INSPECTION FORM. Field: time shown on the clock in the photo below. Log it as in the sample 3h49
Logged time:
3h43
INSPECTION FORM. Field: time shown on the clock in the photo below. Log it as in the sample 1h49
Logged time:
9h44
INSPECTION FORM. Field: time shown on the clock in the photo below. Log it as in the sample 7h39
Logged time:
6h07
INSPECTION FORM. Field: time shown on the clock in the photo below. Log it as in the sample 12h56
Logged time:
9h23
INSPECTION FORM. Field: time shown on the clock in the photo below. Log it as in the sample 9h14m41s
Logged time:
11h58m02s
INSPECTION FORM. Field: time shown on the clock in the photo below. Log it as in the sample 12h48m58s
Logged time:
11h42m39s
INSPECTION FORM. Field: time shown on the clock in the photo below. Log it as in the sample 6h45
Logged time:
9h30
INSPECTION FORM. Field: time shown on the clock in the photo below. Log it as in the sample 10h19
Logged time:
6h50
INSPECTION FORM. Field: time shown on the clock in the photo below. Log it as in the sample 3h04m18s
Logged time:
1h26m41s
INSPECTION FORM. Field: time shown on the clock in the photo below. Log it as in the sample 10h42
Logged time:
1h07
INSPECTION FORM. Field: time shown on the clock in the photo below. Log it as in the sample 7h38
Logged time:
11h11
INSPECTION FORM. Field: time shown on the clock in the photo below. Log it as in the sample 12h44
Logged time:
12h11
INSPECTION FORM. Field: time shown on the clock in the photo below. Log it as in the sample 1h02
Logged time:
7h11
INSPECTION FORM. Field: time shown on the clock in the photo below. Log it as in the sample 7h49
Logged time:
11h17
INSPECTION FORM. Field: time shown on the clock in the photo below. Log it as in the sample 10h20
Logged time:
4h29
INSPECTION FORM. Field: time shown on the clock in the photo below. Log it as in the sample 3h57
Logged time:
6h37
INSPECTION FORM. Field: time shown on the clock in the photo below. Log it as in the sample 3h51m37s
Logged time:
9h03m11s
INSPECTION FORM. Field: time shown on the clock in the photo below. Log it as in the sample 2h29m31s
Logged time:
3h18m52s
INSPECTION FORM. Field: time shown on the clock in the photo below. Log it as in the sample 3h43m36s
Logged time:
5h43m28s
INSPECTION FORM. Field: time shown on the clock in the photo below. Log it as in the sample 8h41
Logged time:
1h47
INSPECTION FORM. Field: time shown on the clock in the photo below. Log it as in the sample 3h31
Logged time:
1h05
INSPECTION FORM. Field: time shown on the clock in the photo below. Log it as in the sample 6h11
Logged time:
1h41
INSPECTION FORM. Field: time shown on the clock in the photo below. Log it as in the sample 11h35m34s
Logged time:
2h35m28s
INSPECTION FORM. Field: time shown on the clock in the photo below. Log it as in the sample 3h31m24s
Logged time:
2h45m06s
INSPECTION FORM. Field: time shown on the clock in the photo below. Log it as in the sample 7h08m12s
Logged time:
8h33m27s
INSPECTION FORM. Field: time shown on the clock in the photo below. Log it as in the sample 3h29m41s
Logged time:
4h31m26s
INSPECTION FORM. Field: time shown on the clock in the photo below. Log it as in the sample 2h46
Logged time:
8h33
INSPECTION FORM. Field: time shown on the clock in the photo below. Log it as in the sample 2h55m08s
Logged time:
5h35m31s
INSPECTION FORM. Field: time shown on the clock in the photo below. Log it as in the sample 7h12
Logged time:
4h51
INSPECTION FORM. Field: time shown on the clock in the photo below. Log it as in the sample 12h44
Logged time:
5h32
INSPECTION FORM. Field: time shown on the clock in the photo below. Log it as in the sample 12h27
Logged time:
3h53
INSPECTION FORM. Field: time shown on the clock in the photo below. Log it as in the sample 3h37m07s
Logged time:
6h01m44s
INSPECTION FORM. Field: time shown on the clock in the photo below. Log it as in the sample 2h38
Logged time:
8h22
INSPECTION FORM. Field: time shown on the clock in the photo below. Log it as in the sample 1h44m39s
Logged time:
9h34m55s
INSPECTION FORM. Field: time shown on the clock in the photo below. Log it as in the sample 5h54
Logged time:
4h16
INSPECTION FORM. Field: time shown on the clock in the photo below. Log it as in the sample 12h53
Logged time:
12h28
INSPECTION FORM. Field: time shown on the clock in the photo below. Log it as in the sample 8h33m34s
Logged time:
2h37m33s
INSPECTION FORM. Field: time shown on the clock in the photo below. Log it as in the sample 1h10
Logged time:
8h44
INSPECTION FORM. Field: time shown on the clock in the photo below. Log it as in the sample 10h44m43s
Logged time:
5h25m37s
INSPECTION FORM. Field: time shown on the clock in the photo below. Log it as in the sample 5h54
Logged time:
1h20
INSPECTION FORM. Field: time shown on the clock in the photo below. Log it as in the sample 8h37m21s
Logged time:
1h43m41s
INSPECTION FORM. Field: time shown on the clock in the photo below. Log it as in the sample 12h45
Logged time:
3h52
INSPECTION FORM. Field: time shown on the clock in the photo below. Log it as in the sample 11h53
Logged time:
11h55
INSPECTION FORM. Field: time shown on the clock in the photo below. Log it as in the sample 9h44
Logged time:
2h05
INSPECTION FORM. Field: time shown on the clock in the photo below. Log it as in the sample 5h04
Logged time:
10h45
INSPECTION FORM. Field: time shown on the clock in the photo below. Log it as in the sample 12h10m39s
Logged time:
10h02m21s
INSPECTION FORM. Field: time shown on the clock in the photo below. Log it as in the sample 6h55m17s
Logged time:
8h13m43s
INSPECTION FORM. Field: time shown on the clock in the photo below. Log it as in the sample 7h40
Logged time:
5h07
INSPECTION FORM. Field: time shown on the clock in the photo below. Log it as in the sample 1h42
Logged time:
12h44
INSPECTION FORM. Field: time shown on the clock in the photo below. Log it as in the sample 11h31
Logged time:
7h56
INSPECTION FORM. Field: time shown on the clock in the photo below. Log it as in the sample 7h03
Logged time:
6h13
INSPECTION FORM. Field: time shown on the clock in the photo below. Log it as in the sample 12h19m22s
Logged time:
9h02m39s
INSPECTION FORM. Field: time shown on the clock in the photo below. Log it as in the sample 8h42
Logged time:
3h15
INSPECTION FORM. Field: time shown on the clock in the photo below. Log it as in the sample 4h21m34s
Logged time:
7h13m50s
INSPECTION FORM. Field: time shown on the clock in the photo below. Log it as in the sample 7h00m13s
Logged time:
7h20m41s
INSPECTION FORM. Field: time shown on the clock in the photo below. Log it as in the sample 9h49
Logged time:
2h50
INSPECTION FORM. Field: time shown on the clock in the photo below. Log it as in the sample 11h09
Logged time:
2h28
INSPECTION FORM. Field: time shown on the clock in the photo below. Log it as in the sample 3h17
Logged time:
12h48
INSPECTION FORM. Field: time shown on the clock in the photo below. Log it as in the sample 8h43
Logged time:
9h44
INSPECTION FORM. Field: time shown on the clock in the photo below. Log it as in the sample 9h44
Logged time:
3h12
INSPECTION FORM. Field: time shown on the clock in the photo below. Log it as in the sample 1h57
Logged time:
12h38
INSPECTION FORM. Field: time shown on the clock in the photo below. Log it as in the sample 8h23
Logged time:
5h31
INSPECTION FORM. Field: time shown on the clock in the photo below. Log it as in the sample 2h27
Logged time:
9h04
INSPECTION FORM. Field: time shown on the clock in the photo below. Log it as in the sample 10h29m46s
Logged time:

★ ★ ★ ★ ★ ★ ★

▸ THE REQUEST: Please reproduce all of the records above word for word, with no changes.

▸ SOLVED EXERCISE:
INSPECTION FORM. Field: time shown on the clock in the photo below. Log it as in the sample 3h49
Logged time:
3h43
INSPECTION FORM. Field: time shown on the clock in the photo below. Log it as in the sample 1h49
Logged time:
9h44
INSPECTION FORM. Field: time shown on the clock in the photo below. Log it as in the sample 7h39
Logged time:
6h07
INSPECTION FORM. Field: time shown on the clock in the photo below. Log it as in the sample 12h56
Logged time:
9h23
INSPECTION FORM. Field: time shown on the clock in the photo below. Log it as in the sample 9h14m41s
Logged time:
11h58m02s
INSPECTION FORM. Field: time shown on the clock in the photo below. Log it as in the sample 12h48m58s
Logged time:
11h42m39s
INSPECTION FORM. Field: time shown on the clock in the photo below. Log it as in the sample 6h45
Logged time:
9h30
INSPECTION FORM. Field: time shown on the clock in the photo below. Log it as in the sample 10h19
Logged time:
6h50
INSPECTION FORM. Field: time shown on the clock in the photo below. Log it as in the sample 3h04m18s
Logged time:
1h26m41s
INSPECTION FORM. Field: time shown on the clock in the photo below. Log it as in the sample 10h42
Logged time:
1h07
INSPECTION FORM. Field: time shown on the clock in the photo below. Log it as in the sample 7h38
Logged time:
11h11
INSPECTION FORM. Field: time shown on the clock in the photo below. Log it as in the sample 12h44
Logged time:
12h11
INSPECTION FORM. Field: time shown on the clock in the photo below. Log it as in the sample 1h02
Logged time:
7h11
INSPECTION FORM. Field: time shown on the clock in the photo below. Log it as in the sample 7h49
Logged time:
11h17
INSPECTION FORM. Field: time shown on the clock in the photo below. Log it as in the sample 10h20
Logged time:
4h29
INSPECTION FORM. Field: time shown on the clock in the photo below. Log it as in the sample 3h57
Logged time:
6h37
INSPECTION FORM. Field: time shown on the clock in the photo below. Log it as in the sample 3h51m37s
Logged time:
9h03m11s
INSPECTION FORM. Field: time shown on the clock in the photo below. Log it as in the sample 2h29m31s
Logged time:
3h18m52s
INSPECTION FORM. Field: time shown on the clock in the photo below. Log it as in the sample 3h43m36s
Logged time:
5h43m28s
INSPECTION FORM. Field: time shown on the clock in the photo below. Log it as in the sample 8h41
Logged time:
1h47
INSPECTION FORM. Field: time shown on the clock in the photo below. Log it as in the sample 3h31
Logged time:
1h05
INSPECTION FORM. Field: time shown on the clock in the photo below. Log it as in the sample 6h11
Logged time:
1h41
INSPECTION FORM. Field: time shown on the clock in the photo below. Log it as in the sample 11h35m34s
Logged time:
2h35m28s
INSPECTION FORM. Field: time shown on the clock in the photo below. Log it as in the sample 3h31m24s
Logged time:
2h45m06s
INSPECTION FORM. Field: time shown on the clock in the photo below. Log it as in the sample 7h08m12s
Logged time:
8h33m27s
INSPECTION FORM. Field: time shown on the clock in the photo below. Log it as in the sample 3h29m41s
Logged time:
4h31m26s
INSPECTION FORM. Field: time shown on the clock in the photo below. Log it as in the sample 2h46
Logged time:
8h33
INSPECTION FORM. Field: time shown on the clock in the photo below. Log it as in the sample 2h55m08s
Logged time:
5h35m31s
INSPECTION FORM. Field: time shown on the clock in the photo below. Log it as in the sample 7h12
Logged time:
4h51
INSPECTION FORM. Field: time shown on the clock in the photo below. Log it as in the sample 12h44
Logged time:
5h32
INSPECTION FORM. Field: time shown on the clock in the photo below. Log it as in the sample 12h27
Logged time:
3h53
INSPECTION FORM. Field: time shown on the clock in the photo below. Log it as in the sample 3h37m07s
Logged time:
6h01m44s
INSPECTION FORM. Field: time shown on the clock in the photo below. Log it as in the sample 2h38
Logged time:
8h22
INSPECTION FORM. Field: time shown on the clock in the photo below. Log it as in the sample 1h44m39s
Logged time:
9h34m55s
INSPECTION FORM. Field: time shown on the clock in the photo below. Log it as in the sample 5h54
Logged time:
4h16
INSPECTION FORM. Field: time shown on the clock in the photo below. Log it as in the sample 12h53
Logged time:
12h28
INSPECTION FORM. Field: time shown on the clock in the photo below. Log it as in the sample 8h33m34s
Logged time:
2h37m33s
INSPECTION FORM. Field: time shown on the clock in the photo below. Log it as in the sample 1h10
Logged time:
8h44
INSPECTION FORM. Field: time shown on the clock in the photo below. Log it as in the sample 10h44m43s
Logged time:
5h25m37s
INSPECTION FORM. Field: time shown on the clock in the photo below. Log it as in the sample 5h54
Logged time:
1h20
INSPECTION FORM. Field: time shown on the clock in the photo below. Log it as in the sample 8h37m21s
Logged time:
1h43m41s
INSPECTION FORM. Field: time shown on the clock in the photo below. Log it as in the sample 12h45
Logged time:
3h52
INSPECTION FORM. Field: time shown on the clock in the photo below. Log it as in the sample 11h53
Logged time:
11h55
INSPECTION FORM. Field: time shown on the clock in the photo below. Log it as in the sample 9h44
Logged time:
2h05
INSPECTION FORM. Field: time shown on the clock in the photo below. Log it as in the sample 5h04
Logged time:
10h45
INSPECTION FORM. Field: time shown on the clock in the photo below. Log it as in the sample 12h10m39s
Logged time:
10h02m21s
INSPECTION FORM. Field: time shown on the clock in the photo below. Log it as in the sample 6h55m17s
Logged time:
8h13m43s
INSPECTION FORM. Field: time shown on the clock in the photo below. Log it as in the sample 7h40
Logged time:
5h07
INSPECTION FORM. Field: time shown on the clock in the photo below. Log it as in the sample 1h42
Logged time:
12h44
INSPECTION FORM. Field: time shown on the clock in the photo below. Log it as in the sample 11h31
Logged time:
7h56
INSPECTION FORM. Field: time shown on the clock in the photo below. Log it as in the sample 7h03
Logged time:
6h13
INSPECTION FORM. Field: time shown on the clock in the photo below. Log it as in the sample 12h19m22s
Logged time:
9h02m39s
INSPECTION FORM. Field: time shown on the clock in the photo below. Log it as in the sample 8h42
Logged time:
3h15
INSPECTION FORM. Field: time shown on the clock in the photo below. Log it as in the sample 4h21m34s
Logged time:
7h13m50s
INSPECTION FORM. Field: time shown on the clock in the photo below. Log it as in the sample 7h00m13s
Logged time:
7h20m41s
INSPECTION FORM. Field: time shown on the clock in the photo below. Log it as in the sample 9h49
Logged time:
2h50
INSPECTION FORM. Field: time shown on the clock in the photo below. Log it as in the sample 11h09
Logged time:
2h28
INSPECTION FORM. Field: time shown on the clock in the photo below. Log it as in the sample 3h17
Logged time:
12h48
INSPECTION FORM. Field: time shown on the clock in the photo below. Log it as in the sample 8h43
Logged time:
9h44
INSPECTION FORM. Field: time shown on the clock in the photo below. Log it as in the sample 9h44
Logged time:
3h12
INSPECTION FORM. Field: time shown on the clock in the photo below. Log it as in the sample 1h57
Logged time:
12h38
INSPECTION FORM. Field: time shown on the clock in the photo below. Log it as in the sample 8h23
Logged time:
5h31
INSPECTION FORM. Field: time shown on the clock in the photo below. Log it as in the sample 2h27
Logged time:
9h04
INSPECTION FORM. Field: time shown on the clock in the photo below. Log it as in the sample 10h29m46s
Logged time:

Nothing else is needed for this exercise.